### ASSIGNMENT
In the data below, how many lines contain the string "pusilla"? Reply with the number only.

──────── PROVIDED MATERIAL ────────

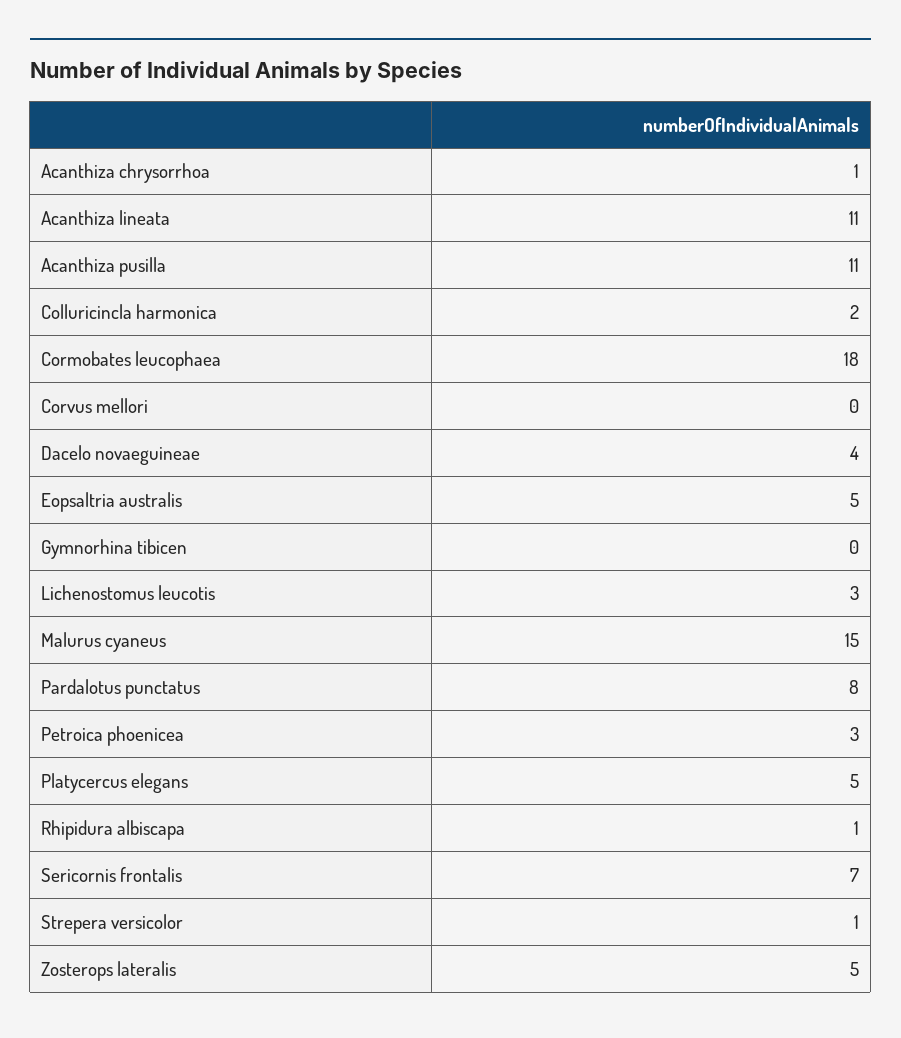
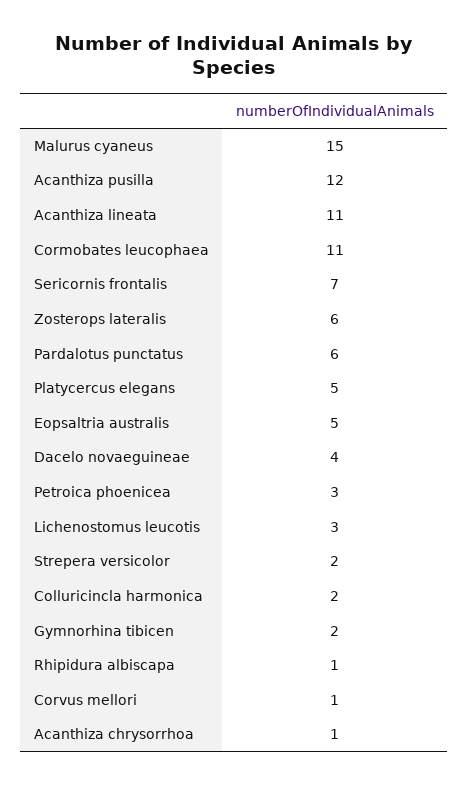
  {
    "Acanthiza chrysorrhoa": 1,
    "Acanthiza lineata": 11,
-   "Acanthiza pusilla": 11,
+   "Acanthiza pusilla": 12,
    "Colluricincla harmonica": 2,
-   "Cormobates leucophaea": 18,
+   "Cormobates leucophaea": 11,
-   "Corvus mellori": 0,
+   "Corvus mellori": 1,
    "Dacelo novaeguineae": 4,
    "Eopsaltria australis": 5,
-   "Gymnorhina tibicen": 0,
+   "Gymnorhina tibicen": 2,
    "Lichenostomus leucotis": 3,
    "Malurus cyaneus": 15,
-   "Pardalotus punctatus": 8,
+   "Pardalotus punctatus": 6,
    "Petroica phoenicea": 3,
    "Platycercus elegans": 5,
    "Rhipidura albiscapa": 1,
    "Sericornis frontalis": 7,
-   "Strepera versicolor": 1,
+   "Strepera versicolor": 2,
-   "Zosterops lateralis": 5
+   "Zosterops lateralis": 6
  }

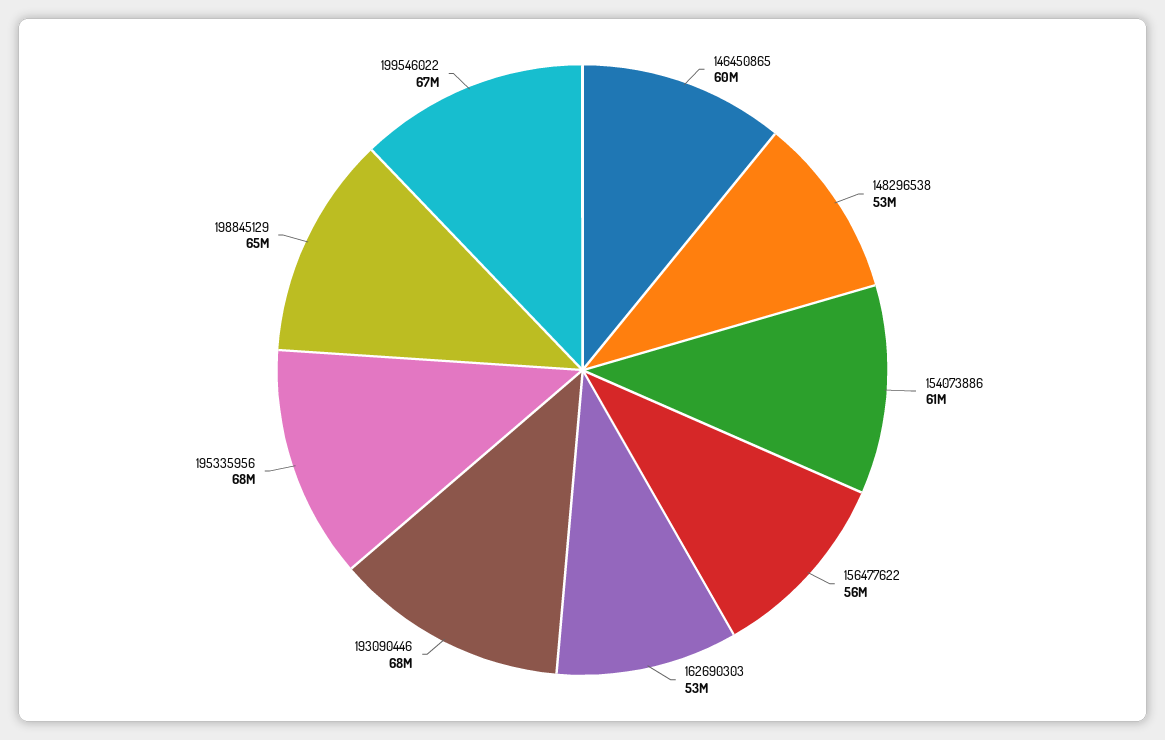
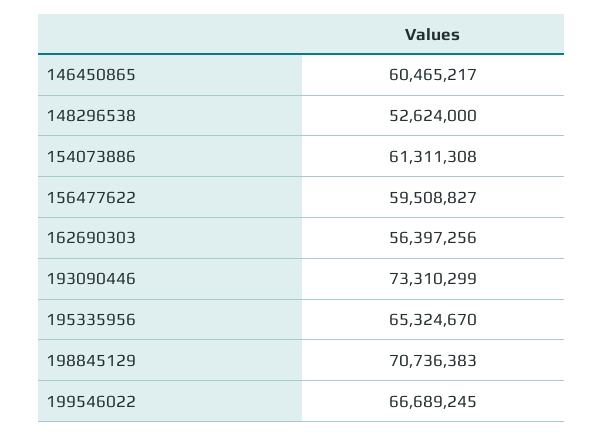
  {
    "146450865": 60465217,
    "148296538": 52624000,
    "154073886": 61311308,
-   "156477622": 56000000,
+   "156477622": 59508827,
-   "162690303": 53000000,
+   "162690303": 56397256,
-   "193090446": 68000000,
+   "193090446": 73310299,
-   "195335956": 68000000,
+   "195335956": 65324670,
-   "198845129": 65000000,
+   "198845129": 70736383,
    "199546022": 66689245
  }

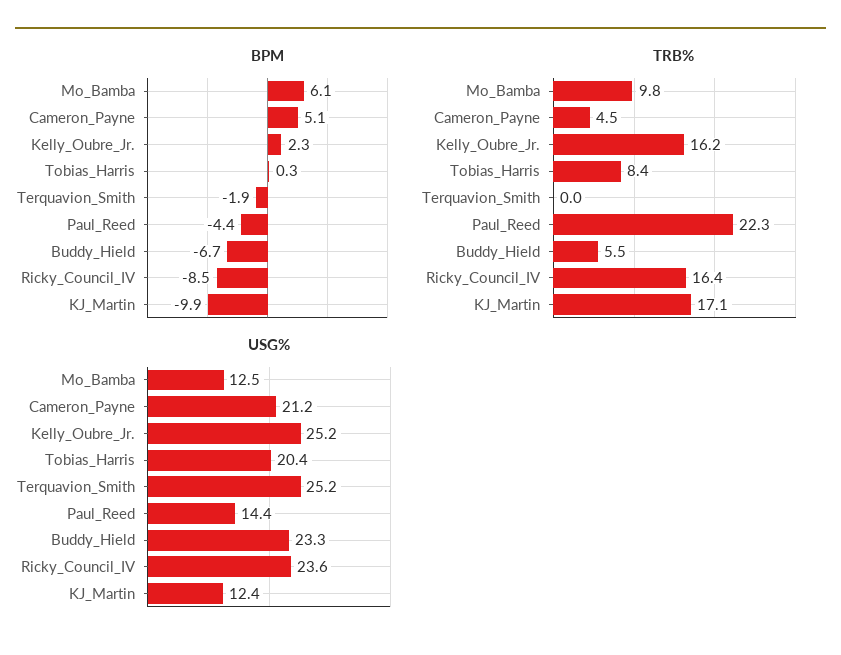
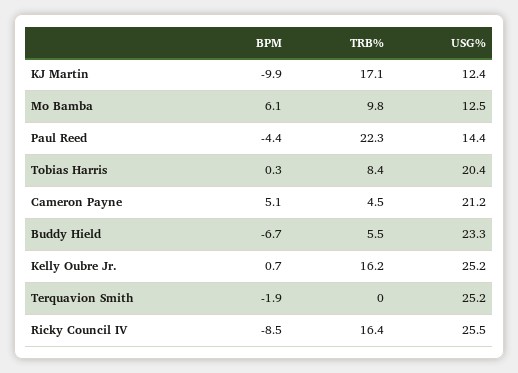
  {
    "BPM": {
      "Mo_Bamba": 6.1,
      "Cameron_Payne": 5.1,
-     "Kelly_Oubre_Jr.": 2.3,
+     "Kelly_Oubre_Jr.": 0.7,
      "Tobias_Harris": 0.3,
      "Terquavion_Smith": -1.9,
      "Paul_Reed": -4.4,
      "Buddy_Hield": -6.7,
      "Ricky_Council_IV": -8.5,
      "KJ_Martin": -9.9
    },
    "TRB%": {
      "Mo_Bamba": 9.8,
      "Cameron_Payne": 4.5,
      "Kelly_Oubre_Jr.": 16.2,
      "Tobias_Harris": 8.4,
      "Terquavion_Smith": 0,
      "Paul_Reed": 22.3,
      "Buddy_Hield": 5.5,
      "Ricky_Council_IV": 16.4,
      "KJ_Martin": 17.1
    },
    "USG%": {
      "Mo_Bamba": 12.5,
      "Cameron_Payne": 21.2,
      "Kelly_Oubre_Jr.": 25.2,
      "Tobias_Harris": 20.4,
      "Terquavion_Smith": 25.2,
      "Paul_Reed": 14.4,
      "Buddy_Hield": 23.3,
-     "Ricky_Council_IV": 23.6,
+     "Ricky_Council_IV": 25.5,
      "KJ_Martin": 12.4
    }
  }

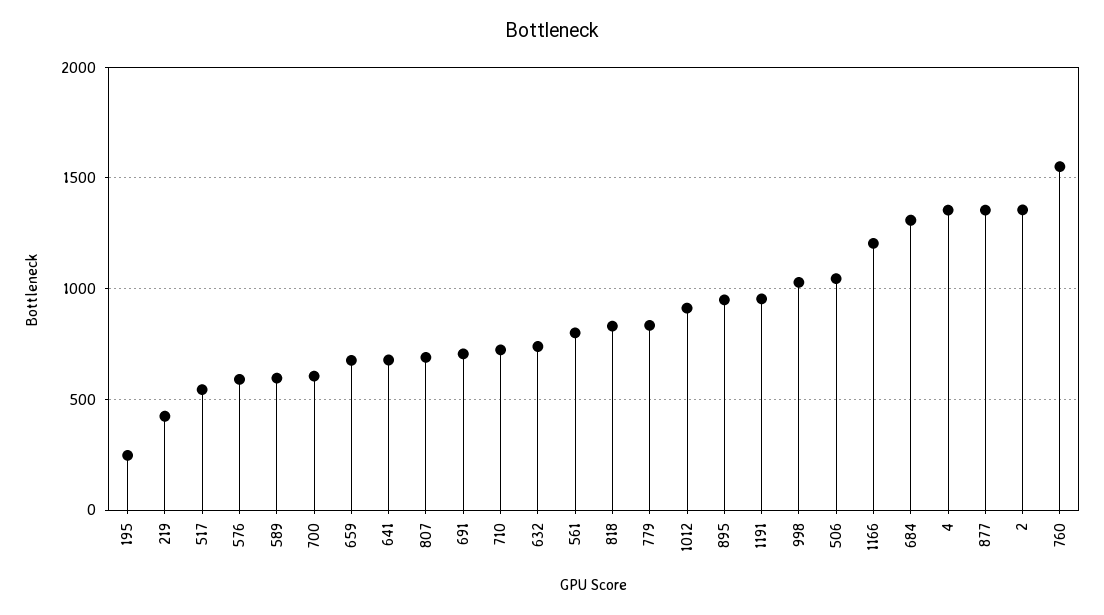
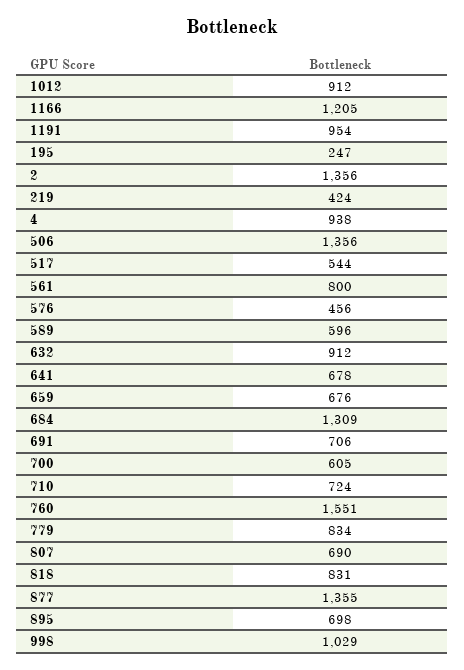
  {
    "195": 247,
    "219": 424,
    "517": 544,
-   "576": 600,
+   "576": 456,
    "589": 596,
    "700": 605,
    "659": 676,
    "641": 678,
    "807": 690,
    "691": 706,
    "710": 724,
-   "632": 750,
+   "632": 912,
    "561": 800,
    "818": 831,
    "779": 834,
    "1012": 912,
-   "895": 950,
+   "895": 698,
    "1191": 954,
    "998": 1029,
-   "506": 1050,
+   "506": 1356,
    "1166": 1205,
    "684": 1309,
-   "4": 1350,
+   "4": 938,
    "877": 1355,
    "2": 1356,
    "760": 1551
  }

────────

### TASK ANSWER
2